● **Instruções**:
Dê prosseguimento ao texto sobre o desrespeito aos pontos de embarque e desembarque de ônibus, partindo da última frase apresentada.

------ Trecho do texto

Na verdade, balanço da BHTrans revela que o item chamado “Descumprimento de ponto de embarque e desembarque” – o que inclui ônibus que passam direto ou param em local inadequado – foi o campeão de reclamações de passageiros no primeiro semestre de 2016, com 3.226 registros (veja quadro). Por trás da estatística há várias situações, como o despreparo de motoristas – tanto de coletivos como de veículos particulares e a serviço de empresas.

Isso porque a quantidade de carros e até de caminhões estacionados nas baias reservadas aos coletivos muitas vezes obriga o condutor de ônibus a parar fora do ponto. De acordo com a BHTrans, 6.648 infratores foram multados por esse motivo na capital apenas em 2015. O número superou o de 2014 (6.352 registros).

A infração, considerada de gravidade média, está prevista no artigo 181 do Código de Trânsito Brasileiro. Quem a comete está sujeito a multa de R$ 85,13, além da perda de quatro pontos no prontuário da Carteira Nacional de Habilitação.

------------
------ Dados fornecidos

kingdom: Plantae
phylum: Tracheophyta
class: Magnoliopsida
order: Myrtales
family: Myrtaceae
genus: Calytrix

------------

● **Resposta**:
Ontem, em poucos minutos, a equipe do Estado de Minas flagrou vários casos de desrespeito à lei na Região Centro-Sul da cidade.

Em uma das esquinas da Avenida Getúlio Vargas e Rua dos Inconfidentes, na Savassi, um caminhão que dava suporte a uma obra estacionou em local proibido, à frente da placa do ponto de ônibus, dificultando as manobras dos motoristas dos coletivos. O mais prejudicado foi um cadeirante. O rapaz precisou fazer um esforço maior, pois o veículo de transporte parou distante do passeio.

- Foto: Arte/Paulinho Miranda
Situações como essa deixam Clebson Gomes, de 38, indignado. Ele é motorista de ônibus há quase uma década e já passou por situação idêntica à do condutor da linha SC02 que abandonou o veículo cheio de passageiros. Há cinco anos, quando trabalhava em Betim, na Grande Belo Horizonte, deparou-se com uma van – possivelmente conduzida por um perueiro – estacionada no ponto. Clebson parou o coletivo poucos metros atrás.

A sequência foi parecida com a do atrito registrado em Belo Horizonte na última quarta-feira: “Uma passageira não gostou e embarcou reclamando. Minutos depois, outras mulheres engrossaram o coro.

Ficaram xingando, dizendo que comunicariam ao dono da empresa. Por fim, de tão estressado, saí do ônibus, que estava cheio de gente”. E aquela não foi a única vez em que ele teve problemas com passageiros: há um ano, diz ter sido agredido por um homem com um soco, depois de um atrito originado por um problema mecânico, o que expõe a rotina tensa vivida atrás do volante.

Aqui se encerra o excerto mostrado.